Dermatol Surg. 2015 Oct;41(10):1158-63. doi: 10.1097/DSS.0000000000000467.
Although typically mild, transient, and expected, most adverse events (AEs) postsclerotherapy are inflammatory in nature.
To evaluate the effects of a high-potency topical corticosteroid (TC) applied immediately postsclerotherapy.
Subjects undergoing bilateral lower extremity sclerotherapy with polidocanol had extremities randomized to a single application of betamethasone dipropionate and placebo saline solutions immediately post-treatment in a double-blind manner. Adverse events were assessed for each extremity by subjects at t = 0 (preapplication) and t = 15 (15 minutes postapplication) and by an investigator at t = 0 and t = 15, and at Days 14 and 60. Subjects and investigator evaluated efficacy with a quartile improvement scale.

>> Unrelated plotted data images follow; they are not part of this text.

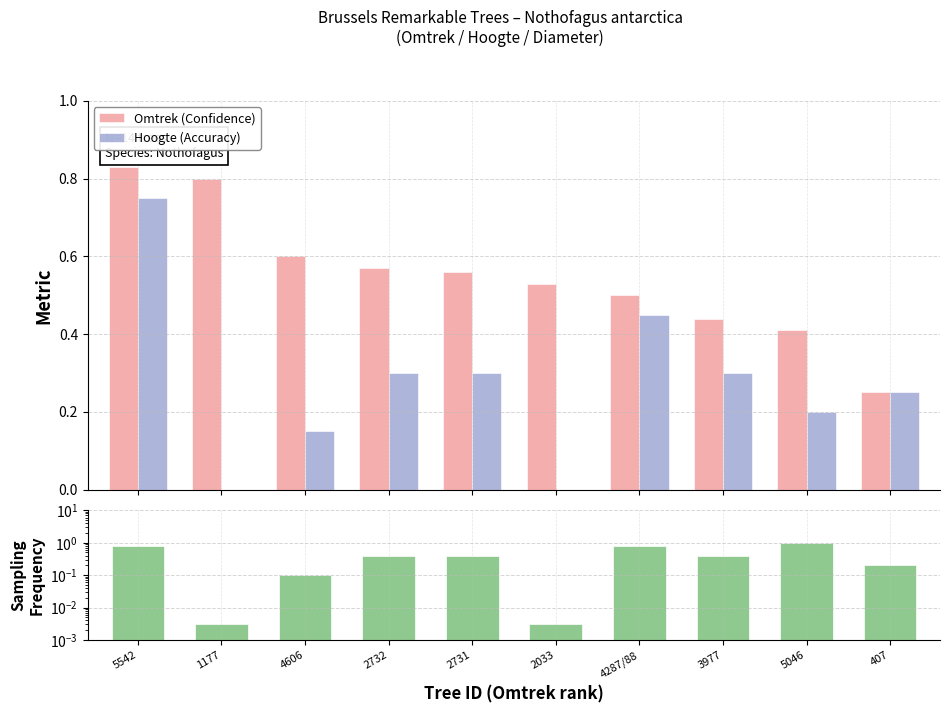

Rank the series by their maximum value, from lowest to highest.

Hoogte (Accuracy), Omtrek (Confidence), Diameter (Sampling)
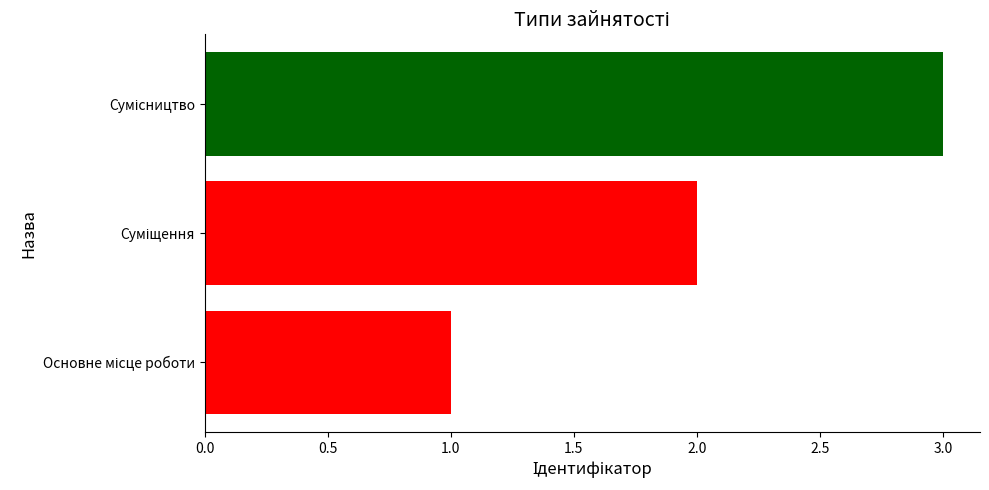

What is the minimum value shown in the chart?

1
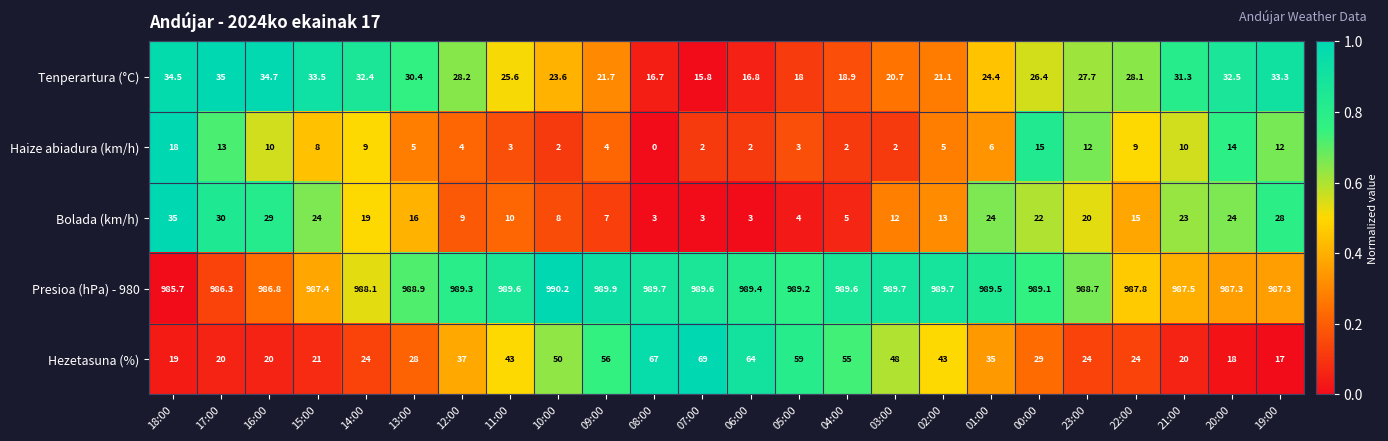

The Presioa (hPa) - 980 series shows 1692.2 at 14:00. True or false?

False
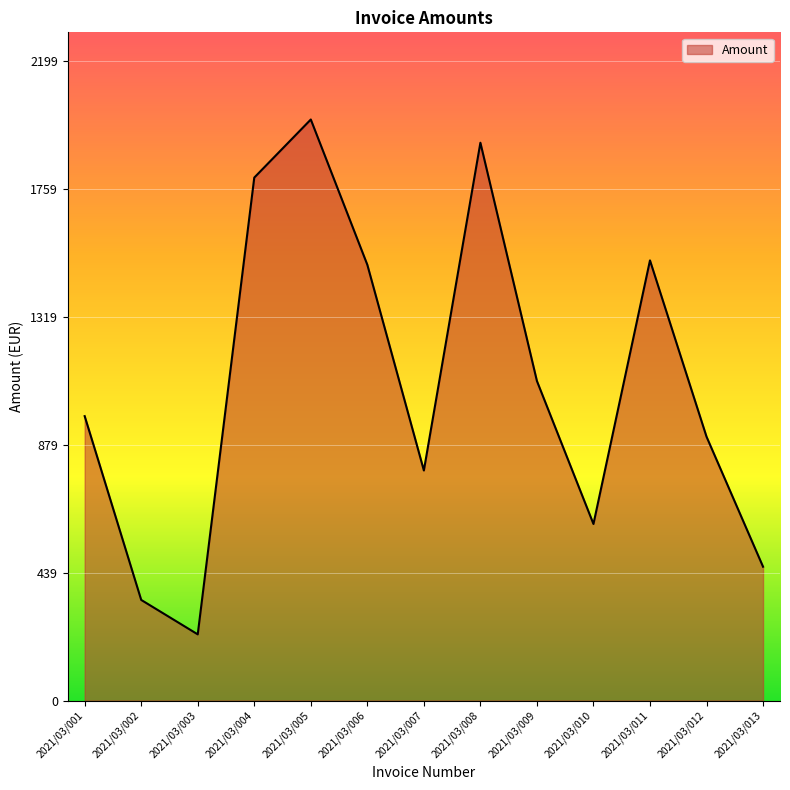

How many lines are shown in the chart?

1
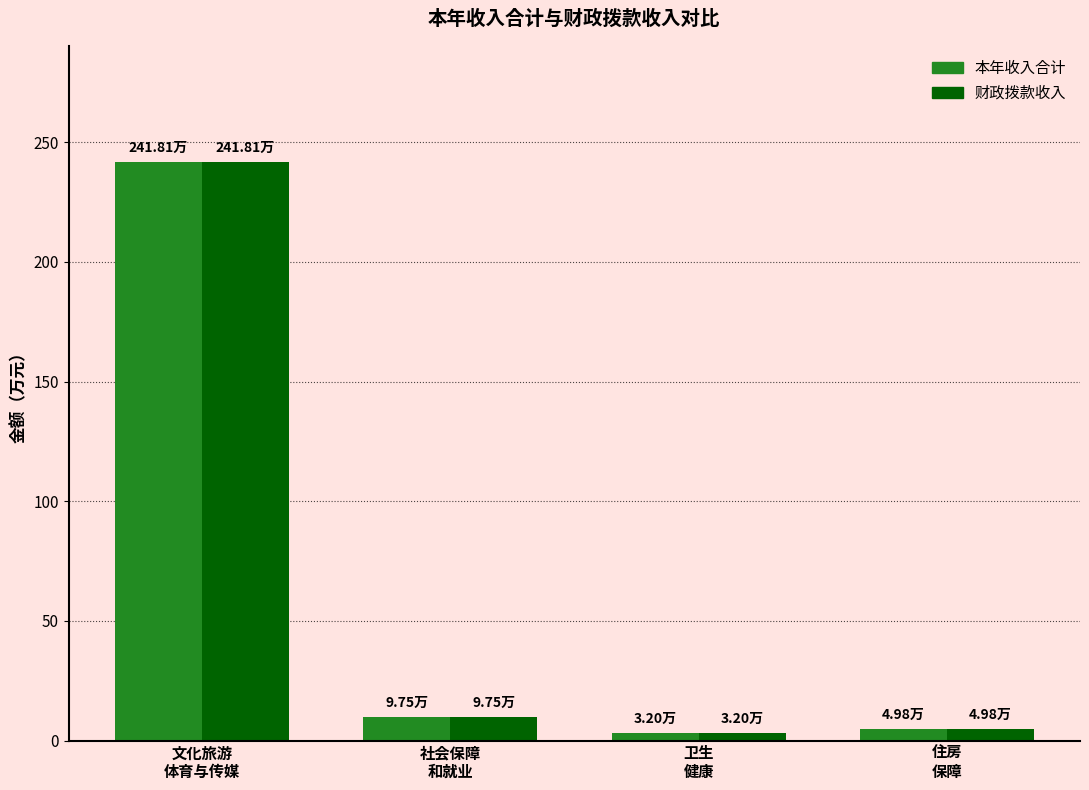

What is the difference between the 财政拨款收入 values at 卫生
健康 and 文化旅游
体育与传媒?

238.6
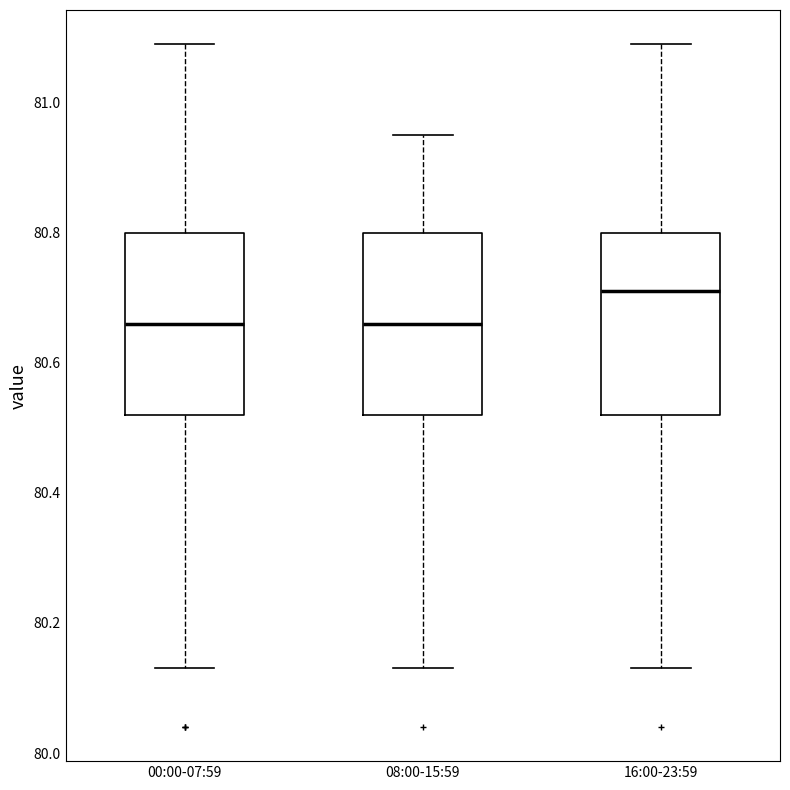

Reading left to right, transcribe this box plot: for each box, give where its median line is, the range the box spans, and where its two whiskers end, as read against the y-axis. The values are not printed on the chart, so give them approximately, as read against the axis.

00:00-07:59: median 80.66, box 80.52 to 80.80, whiskers 80.14 to 81.10
08:00-15:59: median 80.66, box 80.52 to 80.80, whiskers 80.14 to 80.96
16:00-23:59: median 80.72, box 80.52 to 80.80, whiskers 80.14 to 81.10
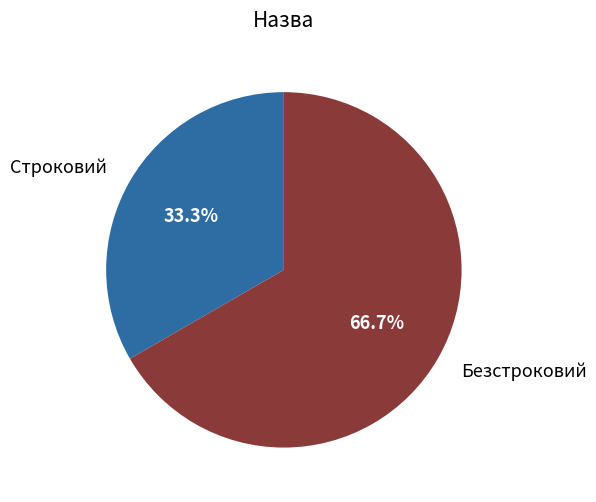

How many slices are in this pie chart?

2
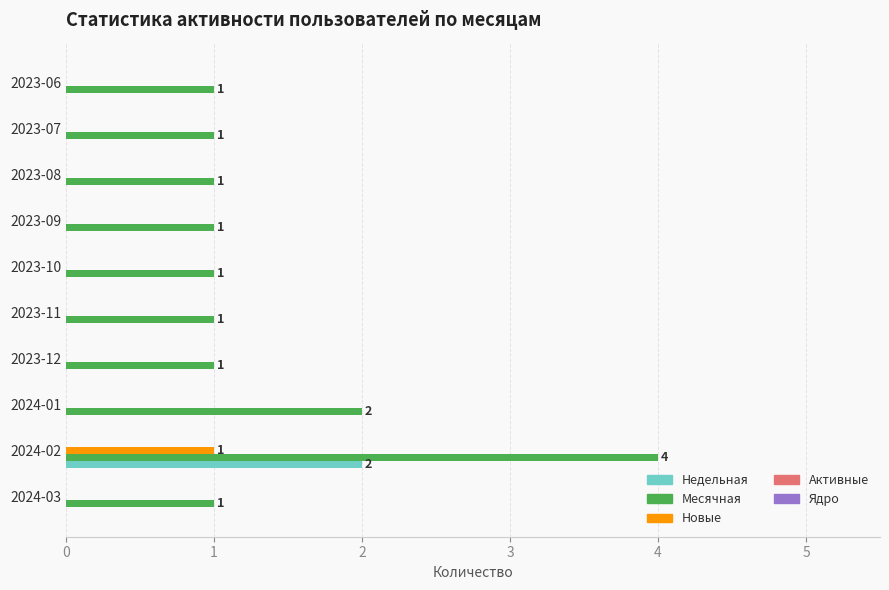

Is the value of Новые at 2023-06 greater than the value of Месячная at 2024-01?

No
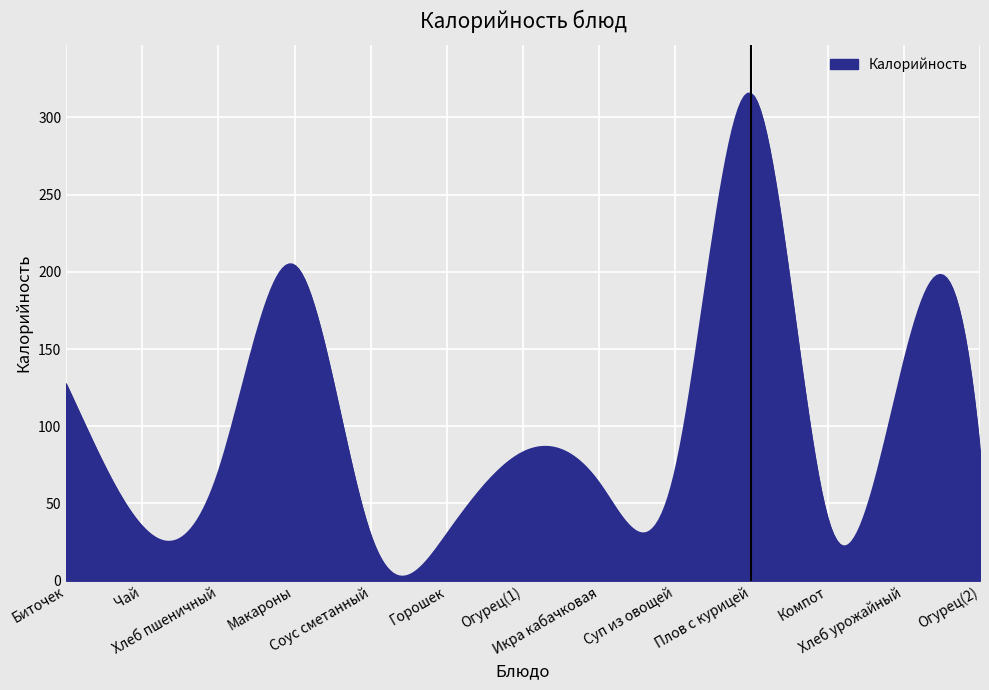

What is the maximum value shown in the chart?

315.3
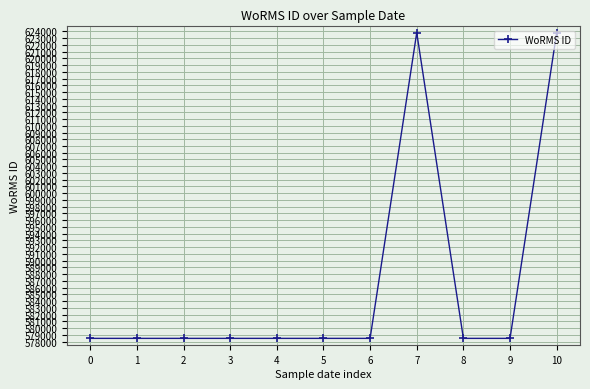

How many lines are shown in the chart?

1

Sixteen female subjects completed the study. Subjects reported no statistically significant differences in AEs between TC and placebo at either t = 0 or t = 15. Investigator scores for erythema and swelling/urtication were not significantly different between groups at the same time points. Although most subjects demonstrated 26% to 75% improvement at Day 60, results were not significantly different between extremities on subject and investigator evaluation.
High-potency TC application immediately postsclerotherapy produced no statistically significant differences in subject- and investigator-assessed AEs and clearance rates compared with placebo. Foam sclerotherapy with polidocanol is safe and effective for the treatment of lower extremity reticular veins.
尽管硬化治疗后的大多数不良事件(AE)通常症状轻微、短暂且在意料之中,但其本质上是炎症性的。
评估在硬化治疗后立即应用高效局部皮质类固醇(TC)的效果。
接受聚多卡醇双侧下肢硬化治疗的受试者,其双下肢以双盲方式在治疗后立即随机接受一次丙酸倍他米松和安慰剂生理盐水溶液的涂抹。受试者在t = 0(涂抹前)和t = 15(涂抹后15分钟)对每个下肢的不良事件进行评估,研究者在t = 0、t = 15、第14天和第60天进行评估。受试者和研究者使用四分位数改善量表评估疗效。
16名女性受试者完成了研究。受试者报告在t = 0或t = 15时,TC组和安慰剂组在不良事件方面无统计学显著差异。在相同时间点,两组之间研究者对红斑和肿胀/荨麻疹的评分无显著差异。尽管大多数受试者在第60天显示改善26%至75%,但在受试者和研究者评估中,双下肢的结果无显著差异。
与安慰剂相比,硬化治疗后立即应用高效TC在受试者和研究者评估的不良事件及清除率方面无统计学显著差异。聚多卡醇泡沫硬化疗法治疗下肢网状静脉安全有效。